Today, pow-wows are held in North America, where Native Americans come together to dance, sing, sell traditional Native American crafts, and socialize with others. Many people who are not Native American enjoy attending such events as well. They scour the Internet for upcoming pow-wows and travel large distances to attend.
The Circle is the spiritual center of the pow-wow and is blessed by a spiritual leader. Dancers are only allowed to enter the Circle from the east and travel in the same direction as the sun. The pow-wow singers sing in praise of the Creator; the drum serves as the heartbeat of the tribe. Together, the singers and drummers are called "the Drum."
The ceremony begins with the Grand Entry. This serves to honor the Creator and is a way for the dancers to greet each other. After the Grand Entry, there are songs and dances that honor veterans and the ancestors. The participants hold flags during the procession. These flags typically include the U.S. flags, tribal flags, and POW flags.

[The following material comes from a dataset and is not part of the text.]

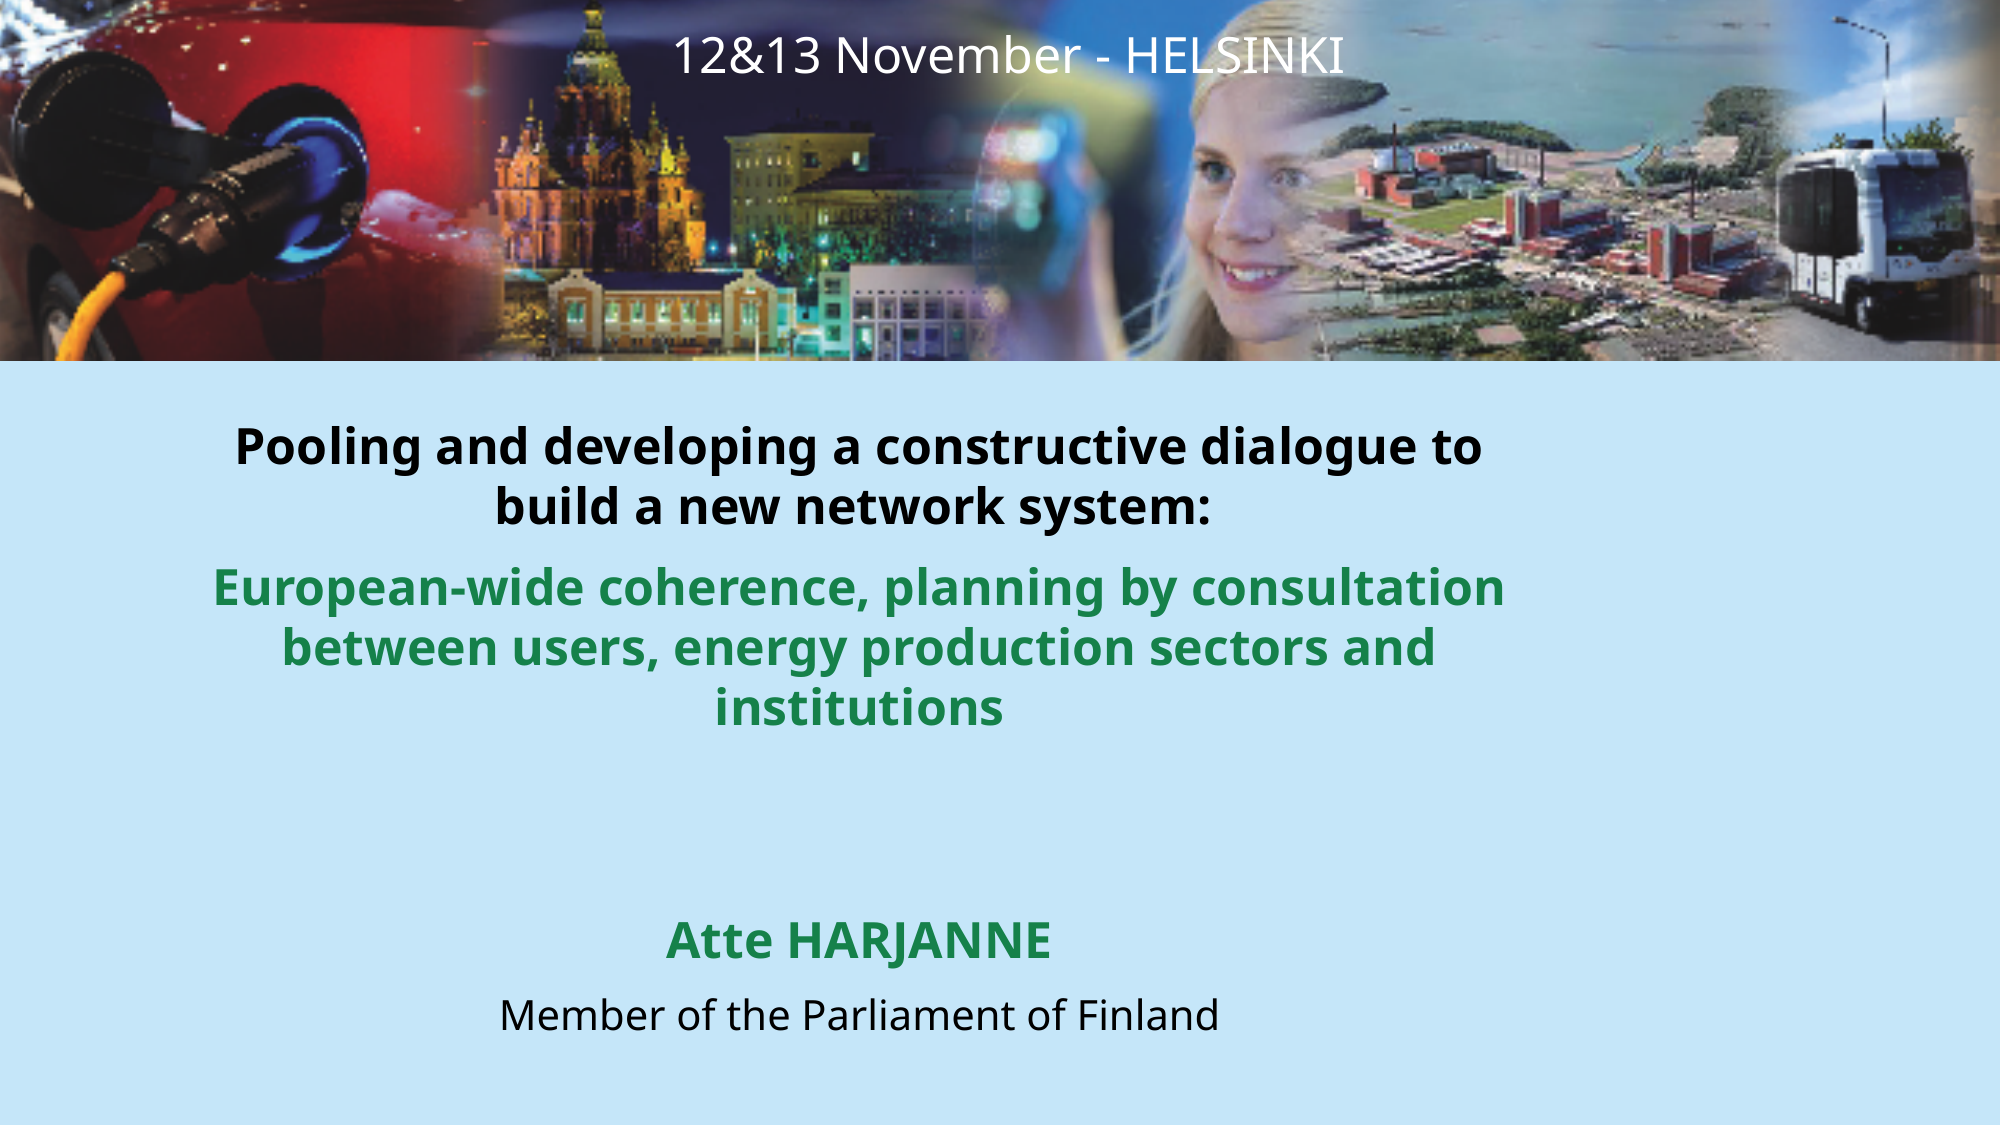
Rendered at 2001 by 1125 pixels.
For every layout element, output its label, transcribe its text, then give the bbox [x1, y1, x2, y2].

picture [0, 0, 2000, 361]
subtitle Pooling and developing a constructive dialogue to build a new network system: European-wide coherence, planning by consultation between users, energy production sectors and institutions Atte HARJANNE Member of the Parliament of Finland [152, 407, 1567, 1062]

After the honoring of veterans, more people come to join the dance. Pow-wow organizers, tribal chiefs, princesses, and elders are some of the people who enter the Circle. After this section of the pow-wow, a prayer is spoken and the dancing continues. When the Round Dance is announced, everyone is invited to participate.
Powwows.com is a website that contains information about upcoming pow-wows in North America. People who attend pow-wows can view authentic ceremonies, listen to storytellers, purchase Native American crafts, and view demonstrations. They can sample different kinds of Native American food and learn about the culture of various tribes.
Visitors at a pow-wow should dress comfortably and be prepared to stay late. Wear good walking shoes and a hat for protection from the sun. It's also important to bring plenty of water to avoid dehydration since most pow-wows are held outside.